Abstract

The aim of this study was to analyze the long-term clinical outcome of 60 prospectively studied patients with documented sustained ventricular tachyarrhythmia that was not inducible during baseline programmed ventricular stimulation: 39 with cardiac arrest due to noninfarction ventricular fibrillation (VF) and 21 with mild hemodynamically compromising sustained ventricular tachycardia (VT). Left ventricular ejection fraction was 55 ± 14% in the VF group and 50 ± 13% in the VT group (difference not significant). Patients were discharged without conventional antiarrhythmic drugs and received only empirical β-blocker therapy. During a mean follow-up period of 21 ± 16 months (mean ± SD), 10 of 60 patients (17%) died suddenly. The actuarial incidence of sudden death at 1 and 4 years was similar in both groups (VF group, 10 and 20%; VT group, 16 and 16%) (p = 0.48).

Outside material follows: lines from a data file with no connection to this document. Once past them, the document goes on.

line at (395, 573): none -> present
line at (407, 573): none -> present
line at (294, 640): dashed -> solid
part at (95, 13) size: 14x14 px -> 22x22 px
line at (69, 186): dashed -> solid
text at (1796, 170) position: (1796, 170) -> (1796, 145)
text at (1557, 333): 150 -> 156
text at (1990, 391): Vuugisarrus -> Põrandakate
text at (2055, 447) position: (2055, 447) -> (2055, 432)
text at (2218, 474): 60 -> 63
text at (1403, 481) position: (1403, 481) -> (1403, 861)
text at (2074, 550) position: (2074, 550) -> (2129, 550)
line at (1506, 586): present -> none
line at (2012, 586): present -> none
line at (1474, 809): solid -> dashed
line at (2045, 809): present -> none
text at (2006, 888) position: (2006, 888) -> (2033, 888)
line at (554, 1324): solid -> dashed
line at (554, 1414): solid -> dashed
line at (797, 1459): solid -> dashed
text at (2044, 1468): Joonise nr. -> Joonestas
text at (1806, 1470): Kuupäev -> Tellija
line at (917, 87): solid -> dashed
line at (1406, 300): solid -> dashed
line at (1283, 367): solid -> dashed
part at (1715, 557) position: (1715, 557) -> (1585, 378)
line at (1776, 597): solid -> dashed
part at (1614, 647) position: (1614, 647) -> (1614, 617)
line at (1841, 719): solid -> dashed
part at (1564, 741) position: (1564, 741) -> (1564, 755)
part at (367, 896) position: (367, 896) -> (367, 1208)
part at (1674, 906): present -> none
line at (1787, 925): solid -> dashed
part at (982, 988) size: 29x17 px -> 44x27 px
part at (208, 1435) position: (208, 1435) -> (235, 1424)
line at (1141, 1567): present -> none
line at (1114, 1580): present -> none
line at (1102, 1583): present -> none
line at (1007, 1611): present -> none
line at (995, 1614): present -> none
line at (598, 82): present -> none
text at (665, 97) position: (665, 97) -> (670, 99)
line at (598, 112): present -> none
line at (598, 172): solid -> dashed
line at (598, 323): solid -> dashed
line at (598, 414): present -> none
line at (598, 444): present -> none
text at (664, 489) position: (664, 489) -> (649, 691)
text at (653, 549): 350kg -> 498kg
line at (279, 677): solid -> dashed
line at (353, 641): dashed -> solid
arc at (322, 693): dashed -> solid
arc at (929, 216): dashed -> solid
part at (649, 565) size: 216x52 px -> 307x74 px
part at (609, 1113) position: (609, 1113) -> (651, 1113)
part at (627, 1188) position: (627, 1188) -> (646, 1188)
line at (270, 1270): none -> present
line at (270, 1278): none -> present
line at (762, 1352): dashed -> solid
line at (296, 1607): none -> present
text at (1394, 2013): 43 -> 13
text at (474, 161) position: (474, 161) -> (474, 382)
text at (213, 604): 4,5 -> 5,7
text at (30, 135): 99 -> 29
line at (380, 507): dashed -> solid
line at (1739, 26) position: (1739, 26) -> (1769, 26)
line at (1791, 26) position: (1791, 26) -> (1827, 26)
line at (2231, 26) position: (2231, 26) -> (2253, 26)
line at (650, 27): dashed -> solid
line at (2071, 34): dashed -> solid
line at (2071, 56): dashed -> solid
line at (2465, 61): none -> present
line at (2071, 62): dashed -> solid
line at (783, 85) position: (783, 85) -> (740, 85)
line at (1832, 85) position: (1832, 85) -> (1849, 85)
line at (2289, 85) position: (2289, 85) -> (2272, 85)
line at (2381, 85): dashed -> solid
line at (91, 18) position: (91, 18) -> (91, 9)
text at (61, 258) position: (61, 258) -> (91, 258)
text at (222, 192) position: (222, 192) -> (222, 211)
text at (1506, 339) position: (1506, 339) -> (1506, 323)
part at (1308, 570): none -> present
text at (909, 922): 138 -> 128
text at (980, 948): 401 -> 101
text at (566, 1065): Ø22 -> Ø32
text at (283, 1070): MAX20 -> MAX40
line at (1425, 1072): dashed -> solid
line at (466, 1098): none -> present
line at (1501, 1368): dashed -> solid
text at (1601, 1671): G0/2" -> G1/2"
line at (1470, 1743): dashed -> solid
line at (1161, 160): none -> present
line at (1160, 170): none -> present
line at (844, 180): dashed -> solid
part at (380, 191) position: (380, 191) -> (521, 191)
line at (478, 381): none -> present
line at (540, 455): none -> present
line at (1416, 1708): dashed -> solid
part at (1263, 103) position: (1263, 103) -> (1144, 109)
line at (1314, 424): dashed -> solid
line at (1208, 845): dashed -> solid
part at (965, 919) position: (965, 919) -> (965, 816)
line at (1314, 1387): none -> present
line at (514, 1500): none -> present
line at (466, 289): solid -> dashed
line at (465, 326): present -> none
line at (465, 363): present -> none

The actuarial incidence of sudden cardiac death was significantly higher in patients with left ventricular ejection fraction ≤40% than in those with >40% (1-year incidence in VF group, 40 vs 0%; VT group, 50 vs 0%) (p = 0.005 and p = 0.01, respectively). Multivariate regression analysis identified left ventricular ejection fraction ≤40% and previous myocardial infarction as the only independent predictor of sudden cardiac death. The occurrence of frequent ventricular pairs during Holter monitoring was the only independent predictor of sustained VT recurrences. It is concluded that patients with sustained ventricular tachyarrhythmia in whom arrhythmia was noninducible during baseline ventricular stimulation and not treated with antiarrhythmic therapy have a favorable outcome if left ventricular ejection fraction is high. However, reduced left ventricular ejection fraction identifies a subgroup at high risk of sudden cardiac death. Patients with mild hemodynamically compromising sustained VT have a similar risk of dying suddenly as those resuscitated earlier from cardiac arrest.